Exercise A — Do these statements agree with the forum posts about socialism below? Answer yes or no for each, quoting the words that decide it. (i) In absolute terms, there are no true democracies. (ii) Obama has proposed national health care. (iii) Obama has said how large the "fine" on companies would be.
Exercise B — How would you put this sentence from the forum posts about socialism below into Spanish: "Regulation used as a punitive measure is quite something else."
Exercise C — Which countries are named in the forum posts about socialism below? List every one.

Quoted passage —
━━━━━━━━━━━━━━━━━━━━
Well, in absolute terms there are no capitalist states, no communist states and no socialist countries. Not even any true democracies. But these terms are good when describing differences between countries and peoples ideologies.

Relative to USA, Sweden is socialist.
Relative to Mc Cain, Obama is socialist.
Relative to North Korea, Germany is democratic.
etc..


User currently offlineRJdxer From , joined Dec 1969, posts, RR:
Reply 9, posted (5 years 5 months 1 week 5 days 17 hours ago) and read 2509 times:



Quoting Haggis79 (Reply 6):
I have yet to see Obama making a statement about nationalizing any industry

Again, you don't necessarily have to nationalize an industry to direct it. I would point again to his comment about coal burning power plants. If monetary policy is enabled that sets out to bankrupt those plants, the the national government is in effect controling that end of the energy industry is it not? That is just one example. Another would be health care. He has not proposed national health care but he has proposed "fining" companies that don't offer health care opportunities to their workers. He has not said what amount the "fine" would be but for it to be effective it would have to be large enough to induce the owners to purchase a health care plan and make it available. Again, using monetary policy to direct industry. While not socialism in its book definition form, to deny it is a form of socialism would be wrong. Regulation, used to promote saftey of either the individual, or enviroment is one thing. Regulation used as a punitive measure is quite something else.
━━━━━━━━━━━━━━━━━━━━
(Excerpts from a dataset)
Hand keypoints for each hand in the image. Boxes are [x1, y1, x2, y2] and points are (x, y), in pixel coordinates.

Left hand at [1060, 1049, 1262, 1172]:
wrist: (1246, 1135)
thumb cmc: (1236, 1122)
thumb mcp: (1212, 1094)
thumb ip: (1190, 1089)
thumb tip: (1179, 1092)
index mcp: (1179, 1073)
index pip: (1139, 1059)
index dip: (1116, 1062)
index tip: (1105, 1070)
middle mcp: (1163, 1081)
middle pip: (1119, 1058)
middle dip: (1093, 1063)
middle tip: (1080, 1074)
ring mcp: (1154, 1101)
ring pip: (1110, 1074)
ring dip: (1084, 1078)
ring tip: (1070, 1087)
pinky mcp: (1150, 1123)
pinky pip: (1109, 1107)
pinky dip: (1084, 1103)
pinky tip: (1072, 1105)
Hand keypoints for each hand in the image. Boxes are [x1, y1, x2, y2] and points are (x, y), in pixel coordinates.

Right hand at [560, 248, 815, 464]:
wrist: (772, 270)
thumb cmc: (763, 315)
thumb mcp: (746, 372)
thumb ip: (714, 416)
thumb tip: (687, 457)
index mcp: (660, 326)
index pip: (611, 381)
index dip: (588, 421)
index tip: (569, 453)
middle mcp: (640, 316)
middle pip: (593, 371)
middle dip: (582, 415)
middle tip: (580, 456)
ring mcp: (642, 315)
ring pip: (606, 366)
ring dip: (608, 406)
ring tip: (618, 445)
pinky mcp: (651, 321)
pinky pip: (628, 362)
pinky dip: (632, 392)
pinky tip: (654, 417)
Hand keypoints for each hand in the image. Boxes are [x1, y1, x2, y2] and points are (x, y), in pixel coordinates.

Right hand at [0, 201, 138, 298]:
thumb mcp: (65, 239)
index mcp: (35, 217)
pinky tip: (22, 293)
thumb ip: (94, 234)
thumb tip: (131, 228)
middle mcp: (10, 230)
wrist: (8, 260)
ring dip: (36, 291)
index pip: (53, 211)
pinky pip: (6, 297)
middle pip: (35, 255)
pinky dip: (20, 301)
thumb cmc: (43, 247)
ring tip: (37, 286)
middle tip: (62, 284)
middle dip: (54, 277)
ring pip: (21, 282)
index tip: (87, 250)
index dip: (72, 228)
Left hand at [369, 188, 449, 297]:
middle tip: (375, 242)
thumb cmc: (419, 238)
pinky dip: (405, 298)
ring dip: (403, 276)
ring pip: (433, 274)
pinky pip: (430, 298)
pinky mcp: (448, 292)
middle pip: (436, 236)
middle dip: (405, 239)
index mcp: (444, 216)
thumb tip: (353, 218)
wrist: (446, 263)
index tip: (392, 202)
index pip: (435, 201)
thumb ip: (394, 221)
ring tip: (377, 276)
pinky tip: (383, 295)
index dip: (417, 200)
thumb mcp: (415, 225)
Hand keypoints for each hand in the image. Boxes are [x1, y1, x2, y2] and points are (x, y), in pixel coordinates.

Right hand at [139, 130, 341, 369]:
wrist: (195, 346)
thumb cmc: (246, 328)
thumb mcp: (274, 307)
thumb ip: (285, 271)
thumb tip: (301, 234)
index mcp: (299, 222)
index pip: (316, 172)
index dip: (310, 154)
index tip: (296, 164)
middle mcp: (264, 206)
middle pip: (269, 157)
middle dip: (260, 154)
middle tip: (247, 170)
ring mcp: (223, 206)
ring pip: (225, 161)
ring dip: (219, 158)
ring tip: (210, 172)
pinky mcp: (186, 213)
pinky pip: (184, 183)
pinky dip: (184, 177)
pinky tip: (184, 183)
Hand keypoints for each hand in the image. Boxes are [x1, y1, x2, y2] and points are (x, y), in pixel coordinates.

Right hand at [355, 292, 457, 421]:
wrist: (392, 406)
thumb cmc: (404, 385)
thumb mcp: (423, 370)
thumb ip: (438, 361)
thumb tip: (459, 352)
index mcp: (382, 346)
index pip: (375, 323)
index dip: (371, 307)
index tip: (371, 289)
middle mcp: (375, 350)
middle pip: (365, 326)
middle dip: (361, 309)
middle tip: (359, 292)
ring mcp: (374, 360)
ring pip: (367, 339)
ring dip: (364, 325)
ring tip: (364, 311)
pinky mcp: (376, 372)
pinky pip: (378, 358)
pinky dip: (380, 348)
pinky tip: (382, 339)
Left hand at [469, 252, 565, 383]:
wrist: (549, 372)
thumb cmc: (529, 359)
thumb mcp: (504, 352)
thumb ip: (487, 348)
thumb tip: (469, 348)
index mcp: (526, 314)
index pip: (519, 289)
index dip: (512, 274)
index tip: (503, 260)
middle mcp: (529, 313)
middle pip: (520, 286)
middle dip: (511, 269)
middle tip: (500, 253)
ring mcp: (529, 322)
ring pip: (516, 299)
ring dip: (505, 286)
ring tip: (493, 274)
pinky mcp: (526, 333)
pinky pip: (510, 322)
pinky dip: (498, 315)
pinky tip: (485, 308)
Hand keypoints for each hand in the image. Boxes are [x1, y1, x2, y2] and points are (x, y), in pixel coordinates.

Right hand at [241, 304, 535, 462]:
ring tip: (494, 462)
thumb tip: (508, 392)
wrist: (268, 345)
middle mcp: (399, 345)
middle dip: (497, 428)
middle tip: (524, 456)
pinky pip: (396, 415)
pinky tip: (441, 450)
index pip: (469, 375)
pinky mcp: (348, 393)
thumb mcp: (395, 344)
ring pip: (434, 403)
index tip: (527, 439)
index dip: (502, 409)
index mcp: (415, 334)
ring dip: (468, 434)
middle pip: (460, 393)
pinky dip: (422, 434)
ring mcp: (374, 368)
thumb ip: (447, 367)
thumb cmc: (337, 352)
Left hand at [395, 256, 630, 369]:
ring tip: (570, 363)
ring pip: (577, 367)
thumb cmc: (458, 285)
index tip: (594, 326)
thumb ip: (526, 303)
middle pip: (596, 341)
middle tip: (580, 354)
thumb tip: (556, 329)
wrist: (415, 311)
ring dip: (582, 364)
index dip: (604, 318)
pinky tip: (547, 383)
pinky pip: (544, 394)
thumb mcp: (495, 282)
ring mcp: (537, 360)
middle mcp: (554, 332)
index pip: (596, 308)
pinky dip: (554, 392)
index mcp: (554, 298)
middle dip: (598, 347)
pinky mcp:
━━━━━━━━━━━━━━━━━━━━
Output A —
(i) Yes: "Not even any true democracies."
(ii) No: "He has not proposed national health care"
(iii) No: "He has not said what amount the "fine" would be"

Output B — La regulación utilizada como medida punitiva es algo muy distinto.

Output C — USA, Sweden, North Korea, Germany